Google made Android One to get phones into “the next 1 billion” people’s hands, but that plan seems to be a lot harder than it sounds on paper. The company’s vice president of product management Caesar Sengupta spoke with the Economic Times following reports that Android One smartphones have sold less than 1 million units in India combined since its September launch.
The number is alarming considering India was the biggest target market for Android One and there’s a wide variety of affordable options available. So what’s the issue?
Google believes they didn’t effectively hurdle the distribution obstacles, noting that the devices weren’t readily available in all mainstream channels.
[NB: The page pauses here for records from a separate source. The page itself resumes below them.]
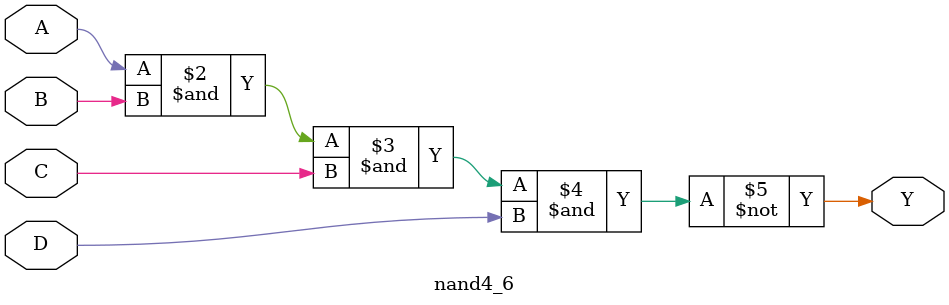
<source format=sv>
module nand4_6 (input wire A, input wire B, input wire C, input wire D, output reg Y);
    always @ (A or B or C or D)
        Y = ~(A & B & C & D);  // Procedural block implementation of 4-input NAND gate
endmodule
</source>
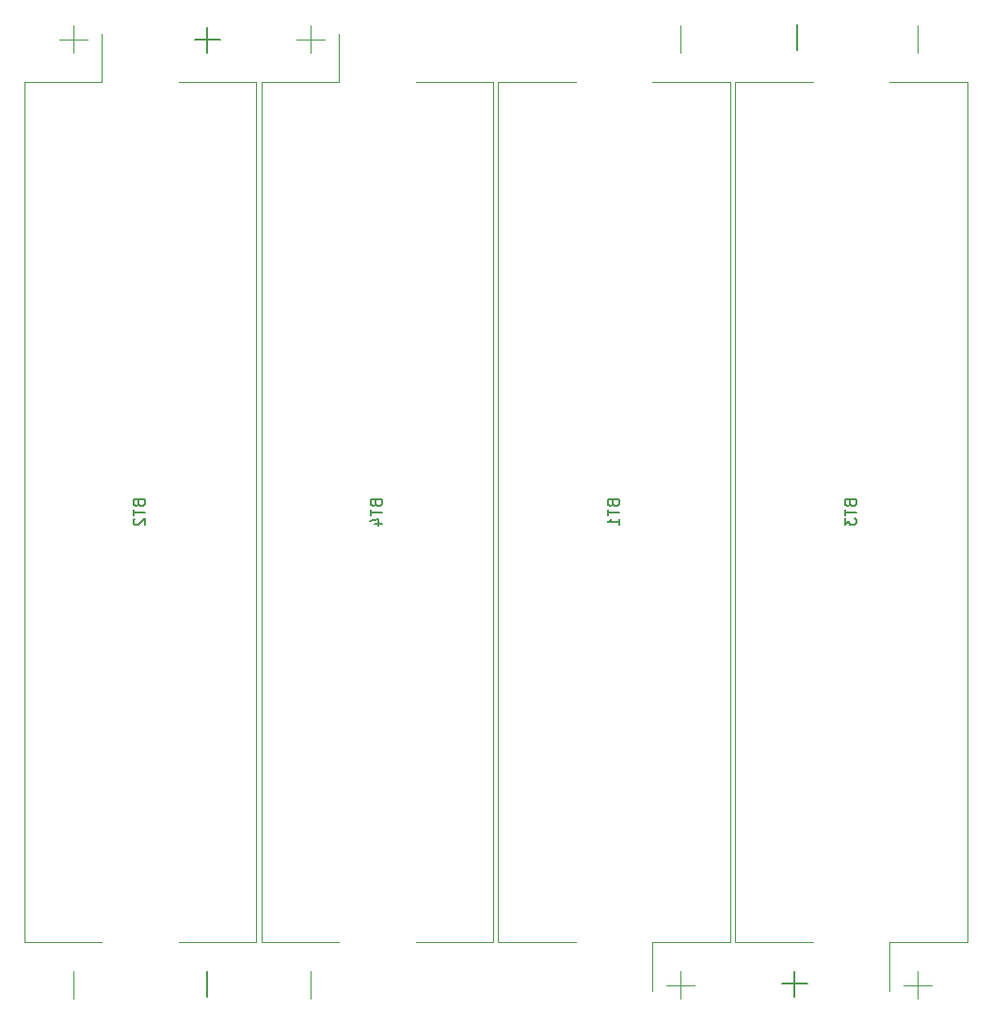
<source format=gbr>
%TF.GenerationSoftware,KiCad,Pcbnew,6.0.9*%
%TF.CreationDate,2022-12-12T20:01:49-05:00*%
%TF.ProjectId,piridium-eps,70697269-6469-4756-9d2d-6570732e6b69,rev?*%
%TF.SameCoordinates,Original*%
%TF.FileFunction,Legend,Bot*%
%TF.FilePolarity,Positive*%
%FSLAX46Y46*%
G04 Gerber Fmt 4.6, Leading zero omitted, Abs format (unit mm)*
G04 Created by KiCad (PCBNEW 6.0.9) date 2022-12-12 20:01:49*
%MOMM*%
%LPD*%
G01*
G04 APERTURE LIST*
%ADD10C,0.150000*%
%ADD11C,0.120000*%
G04 APERTURE END LIST*
D10*
X175132857Y-141184285D02*
X172847142Y-141184285D01*
X173990000Y-142327142D02*
X173990000Y-140041428D01*
X122300857Y-56348285D02*
X120015142Y-56348285D01*
X121158000Y-57491142D02*
X121158000Y-55205428D01*
X174204285Y-54991142D02*
X174204285Y-57276857D01*
X121118285Y-140081142D02*
X121118285Y-142366857D01*
%TO.C,BT3*%
X178998571Y-98020285D02*
X179046190Y-98163142D01*
X179093809Y-98210761D01*
X179189047Y-98258380D01*
X179331904Y-98258380D01*
X179427142Y-98210761D01*
X179474761Y-98163142D01*
X179522380Y-98067904D01*
X179522380Y-97686952D01*
X178522380Y-97686952D01*
X178522380Y-98020285D01*
X178570000Y-98115523D01*
X178617619Y-98163142D01*
X178712857Y-98210761D01*
X178808095Y-98210761D01*
X178903333Y-98163142D01*
X178950952Y-98115523D01*
X178998571Y-98020285D01*
X178998571Y-97686952D01*
X178522380Y-98544095D02*
X178522380Y-99115523D01*
X179522380Y-98829809D02*
X178522380Y-98829809D01*
X178522380Y-99353619D02*
X178522380Y-99972666D01*
X178903333Y-99639333D01*
X178903333Y-99782190D01*
X178950952Y-99877428D01*
X178998571Y-99925047D01*
X179093809Y-99972666D01*
X179331904Y-99972666D01*
X179427142Y-99925047D01*
X179474761Y-99877428D01*
X179522380Y-99782190D01*
X179522380Y-99496476D01*
X179474761Y-99401238D01*
X179427142Y-99353619D01*
%TO.C,BT2*%
X114990571Y-98020285D02*
X115038190Y-98163142D01*
X115085809Y-98210761D01*
X115181047Y-98258380D01*
X115323904Y-98258380D01*
X115419142Y-98210761D01*
X115466761Y-98163142D01*
X115514380Y-98067904D01*
X115514380Y-97686952D01*
X114514380Y-97686952D01*
X114514380Y-98020285D01*
X114562000Y-98115523D01*
X114609619Y-98163142D01*
X114704857Y-98210761D01*
X114800095Y-98210761D01*
X114895333Y-98163142D01*
X114942952Y-98115523D01*
X114990571Y-98020285D01*
X114990571Y-97686952D01*
X114514380Y-98544095D02*
X114514380Y-99115523D01*
X115514380Y-98829809D02*
X114514380Y-98829809D01*
X114609619Y-99401238D02*
X114562000Y-99448857D01*
X114514380Y-99544095D01*
X114514380Y-99782190D01*
X114562000Y-99877428D01*
X114609619Y-99925047D01*
X114704857Y-99972666D01*
X114800095Y-99972666D01*
X114942952Y-99925047D01*
X115514380Y-99353619D01*
X115514380Y-99972666D01*
%TO.C,BT4*%
X136326571Y-98020285D02*
X136374190Y-98163142D01*
X136421809Y-98210761D01*
X136517047Y-98258380D01*
X136659904Y-98258380D01*
X136755142Y-98210761D01*
X136802761Y-98163142D01*
X136850380Y-98067904D01*
X136850380Y-97686952D01*
X135850380Y-97686952D01*
X135850380Y-98020285D01*
X135898000Y-98115523D01*
X135945619Y-98163142D01*
X136040857Y-98210761D01*
X136136095Y-98210761D01*
X136231333Y-98163142D01*
X136278952Y-98115523D01*
X136326571Y-98020285D01*
X136326571Y-97686952D01*
X135850380Y-98544095D02*
X135850380Y-99115523D01*
X136850380Y-98829809D02*
X135850380Y-98829809D01*
X136183714Y-99877428D02*
X136850380Y-99877428D01*
X135802761Y-99639333D02*
X136517047Y-99401238D01*
X136517047Y-100020285D01*
%TO.C,BT1*%
X157662571Y-98020285D02*
X157710190Y-98163142D01*
X157757809Y-98210761D01*
X157853047Y-98258380D01*
X157995904Y-98258380D01*
X158091142Y-98210761D01*
X158138761Y-98163142D01*
X158186380Y-98067904D01*
X158186380Y-97686952D01*
X157186380Y-97686952D01*
X157186380Y-98020285D01*
X157234000Y-98115523D01*
X157281619Y-98163142D01*
X157376857Y-98210761D01*
X157472095Y-98210761D01*
X157567333Y-98163142D01*
X157614952Y-98115523D01*
X157662571Y-98020285D01*
X157662571Y-97686952D01*
X157186380Y-98544095D02*
X157186380Y-99115523D01*
X158186380Y-98829809D02*
X157186380Y-98829809D01*
X158186380Y-99972666D02*
X158186380Y-99401238D01*
X158186380Y-99686952D02*
X157186380Y-99686952D01*
X157329238Y-99591714D01*
X157424476Y-99496476D01*
X157472095Y-99401238D01*
D11*
%TO.C,BT3*%
X185070000Y-142556000D02*
X185070000Y-140056000D01*
X175630000Y-60166000D02*
X168630000Y-60166000D01*
X185070000Y-55056000D02*
X185070000Y-57556000D01*
X168630000Y-60166000D02*
X168630000Y-137446000D01*
X189510000Y-137446000D02*
X182510000Y-137446000D01*
X182510000Y-60166000D02*
X189490000Y-60166000D01*
X183820000Y-141306000D02*
X186320000Y-141306000D01*
X189510000Y-60166000D02*
X189510000Y-137446000D01*
X168630000Y-137446000D02*
X175630000Y-137446000D01*
X182510000Y-137446000D02*
X182510000Y-141806000D01*
%TO.C,BT2*%
X118572000Y-137446000D02*
X125572000Y-137446000D01*
X109132000Y-142556000D02*
X109132000Y-140056000D01*
X104692000Y-60166000D02*
X111692000Y-60166000D01*
X125572000Y-60166000D02*
X118572000Y-60166000D01*
X111692000Y-60166000D02*
X111692000Y-55806000D01*
X104692000Y-137446000D02*
X104692000Y-60166000D01*
X109132000Y-55056000D02*
X109132000Y-57556000D01*
X111692000Y-137446000D02*
X104712000Y-137446000D01*
X110382000Y-56306000D02*
X107882000Y-56306000D01*
X125572000Y-137446000D02*
X125572000Y-60166000D01*
%TO.C,BT4*%
X126028000Y-137446000D02*
X126028000Y-60166000D01*
X133028000Y-137446000D02*
X126048000Y-137446000D01*
X133028000Y-60166000D02*
X133028000Y-55806000D01*
X126028000Y-60166000D02*
X133028000Y-60166000D01*
X130468000Y-142556000D02*
X130468000Y-140056000D01*
X130468000Y-55056000D02*
X130468000Y-57556000D01*
X131718000Y-56306000D02*
X129218000Y-56306000D01*
X146908000Y-60166000D02*
X139908000Y-60166000D01*
X146908000Y-137446000D02*
X146908000Y-60166000D01*
X139908000Y-137446000D02*
X146908000Y-137446000D01*
%TO.C,BT1*%
X168174000Y-60166000D02*
X168174000Y-137446000D01*
X163734000Y-55056000D02*
X163734000Y-57556000D01*
X161174000Y-60166000D02*
X168154000Y-60166000D01*
X154294000Y-60166000D02*
X147294000Y-60166000D01*
X168174000Y-137446000D02*
X161174000Y-137446000D01*
X163734000Y-142556000D02*
X163734000Y-140056000D01*
X162484000Y-141306000D02*
X164984000Y-141306000D01*
X147294000Y-137446000D02*
X154294000Y-137446000D01*
X161174000Y-137446000D02*
X161174000Y-141806000D01*
X147294000Y-60166000D02*
X147294000Y-137446000D01*
%TD*%
M02*

</source>
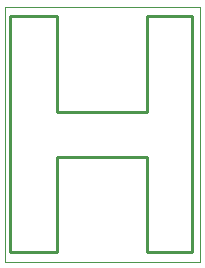
<source format=gbo>
G75*
%MOIN*%
%OFA0B0*%
%FSLAX24Y24*%
%IPPOS*%
%LPD*%
%AMOC8*
5,1,8,0,0,1.08239X$1,22.5*
%
%ADD10C,0.0000*%
%ADD11C,0.0100*%
D10*
X002392Y002517D02*
X002392Y011017D01*
X008892Y011017D01*
X008892Y002517D01*
X002392Y002517D01*
D11*
X002579Y002829D02*
X002579Y010704D01*
X004142Y010704D01*
X004142Y007517D01*
X007142Y007517D01*
X007142Y010704D01*
X008642Y010704D01*
X008642Y002829D01*
X007142Y002829D01*
X007142Y006017D01*
X004142Y006017D01*
X004142Y002829D01*
X002579Y002829D01*
M02*

</source>
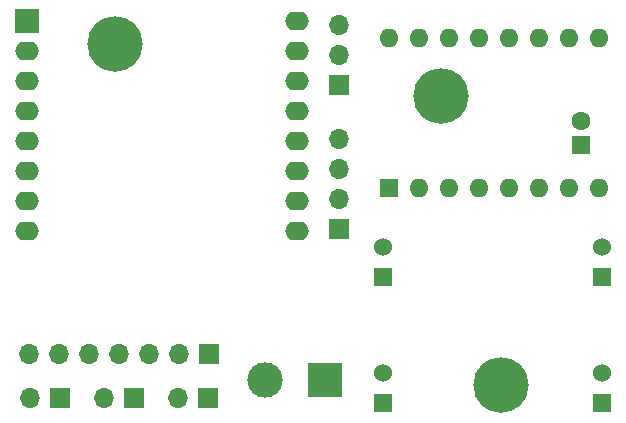
<source format=gbs>
%TF.GenerationSoftware,KiCad,Pcbnew,6.0.2+dfsg-1*%
%TF.CreationDate,2022-08-03T16:07:21+02:00*%
%TF.ProjectId,EspStepperV1,45737053-7465-4707-9065-7256312e6b69,rev?*%
%TF.SameCoordinates,Original*%
%TF.FileFunction,Soldermask,Bot*%
%TF.FilePolarity,Negative*%
%FSLAX46Y46*%
G04 Gerber Fmt 4.6, Leading zero omitted, Abs format (unit mm)*
G04 Created by KiCad (PCBNEW 6.0.2+dfsg-1) date 2022-08-03 16:07:21*
%MOMM*%
%LPD*%
G01*
G04 APERTURE LIST*
%ADD10C,1.600000*%
%ADD11R,1.600000X1.600000*%
%ADD12R,2.000000X2.000000*%
%ADD13O,2.000000X1.600000*%
%ADD14C,1.524000*%
%ADD15R,1.524000X1.524000*%
%ADD16O,1.600000X1.600000*%
%ADD17R,1.700000X1.700000*%
%ADD18O,1.700000X1.700000*%
%ADD19R,3.000000X3.000000*%
%ADD20C,3.000000*%
%ADD21C,3.100000*%
%ADD22C,4.700000*%
G04 APERTURE END LIST*
D10*
%TO.C,C1*%
X94500000Y-84355113D03*
D11*
X94500000Y-86355113D03*
%TD*%
D12*
%TO.C,WeMos_D1*%
X47555000Y-75910000D03*
D13*
X47555000Y-78450000D03*
X47555000Y-80990000D03*
X47555000Y-83530000D03*
X47555000Y-86070000D03*
X47555000Y-88610000D03*
X47555000Y-91150000D03*
X47555000Y-93690000D03*
X70415000Y-93690000D03*
X70415000Y-91150000D03*
X70415000Y-88610000D03*
X70415000Y-86070000D03*
X70415000Y-83530000D03*
X70415000Y-80990000D03*
X70415000Y-78450000D03*
X70415000Y-75910000D03*
%TD*%
D14*
%TO.C,MT1584*%
X77729000Y-94996000D03*
D15*
X77729000Y-108204000D03*
D14*
X96271000Y-94996000D03*
D15*
X96271000Y-108204000D03*
X96271000Y-97536000D03*
X77729000Y-97536000D03*
D14*
X77729000Y-105664000D03*
X96271000Y-105664000D03*
%TD*%
D16*
%TO.C,A4988*%
X78210000Y-77340000D03*
X80750000Y-77340000D03*
X83290000Y-77340000D03*
X85830000Y-77340000D03*
X88370000Y-77340000D03*
X90910000Y-77340000D03*
X93450000Y-77340000D03*
X95990000Y-77340000D03*
X95990000Y-90040000D03*
X93450000Y-90040000D03*
X90910000Y-90040000D03*
X88370000Y-90040000D03*
X85830000Y-90040000D03*
X83290000Y-90040000D03*
X80750000Y-90040000D03*
D11*
X78210000Y-90040000D03*
%TD*%
D17*
%TO.C,J4*%
X74000000Y-81325000D03*
D18*
X74000000Y-78785000D03*
X74000000Y-76245000D03*
%TD*%
D17*
%TO.C,J7*%
X62900000Y-107800000D03*
D18*
X60360000Y-107800000D03*
%TD*%
D17*
%TO.C,J1*%
X63000000Y-104100000D03*
D18*
X60460000Y-104100000D03*
X57920000Y-104100000D03*
X55380000Y-104100000D03*
X52840000Y-104100000D03*
X50300000Y-104100000D03*
X47760000Y-104100000D03*
%TD*%
D19*
%TO.C,J5*%
X72790000Y-106250000D03*
D20*
X67710000Y-106250000D03*
%TD*%
D17*
%TO.C,J6*%
X50400000Y-107800000D03*
D18*
X47860000Y-107800000D03*
%TD*%
D17*
%TO.C,J3*%
X74000000Y-93500000D03*
D18*
X74000000Y-90960000D03*
X74000000Y-88420000D03*
X74000000Y-85880000D03*
%TD*%
%TO.C,J2*%
X54060000Y-107800000D03*
D17*
X56600000Y-107800000D03*
%TD*%
D21*
%TO.C,H3*%
X55000000Y-77800000D03*
D22*
X55000000Y-77800000D03*
%TD*%
%TO.C,H2*%
X87700000Y-106700000D03*
D21*
X87700000Y-106700000D03*
%TD*%
D22*
%TO.C,H1*%
X82600000Y-82200000D03*
D21*
X82600000Y-82200000D03*
%TD*%
M02*

</source>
Whether that be featuring Android One prominently throughout electronics stores, making the devices available from an easy online source or making sure every carrier had Android One phones to offer, Google feels they have to tackle that problem if they really want the program to take off.
Another issue is increased competition. OEMs are starting to introduce powerful smartphones at very affordable price points, and people will just as soon spend the extra money to get a phone that could potentially go a lot further than an Android One phone could. Sengupta also pointed to a study that showed smartphone buyers going from their first to second phone are more inclined to go with something more expensive, likely due to the eventual realization that ultra-affordable smartphones are too limited for modern usage.
Despite the struggles, Google is reluctant to pull the plug on it. The company reiterates that Android One is now in 7 different countries with options from dozens of manufacturers, with more coming along the way (including some options from known names like ASUS and HTC).
They also mention Android One is less about volume and more about the idea of pushing affordable, yet capable smartphones. That’s not unlike the way they do business on the high-end side of the scale with the Nexus line, so Google would like to think they’re on their way to achieving their goal even without the gaudy numbers to back it up.